(Extracted page text data)

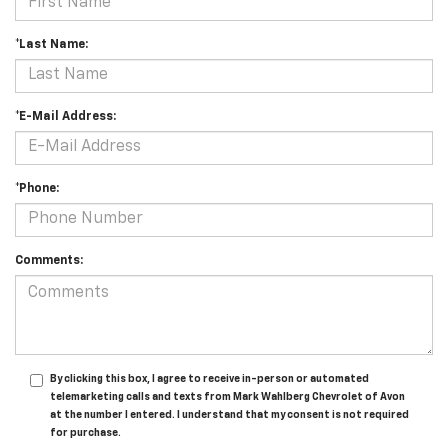
*Last Name:
*E-Mail Address:
*Phone:
Comments:
By clicking this box, I agree to receive in-person or automated
telemarketing calls and texts from Mark Wahlberg Chevrolet of Avon
at the number I entered. I understand that my consent is not required
for purchase.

Assigned task
Restate exactly, and only, every line from the one that contains "telemarketing calls and" through the last line of the records.

Answer area
telemarketing calls and texts from Mark Wahlberg Chevrolet of Avon
at the number I entered. I understand that my consent is not required
for purchase.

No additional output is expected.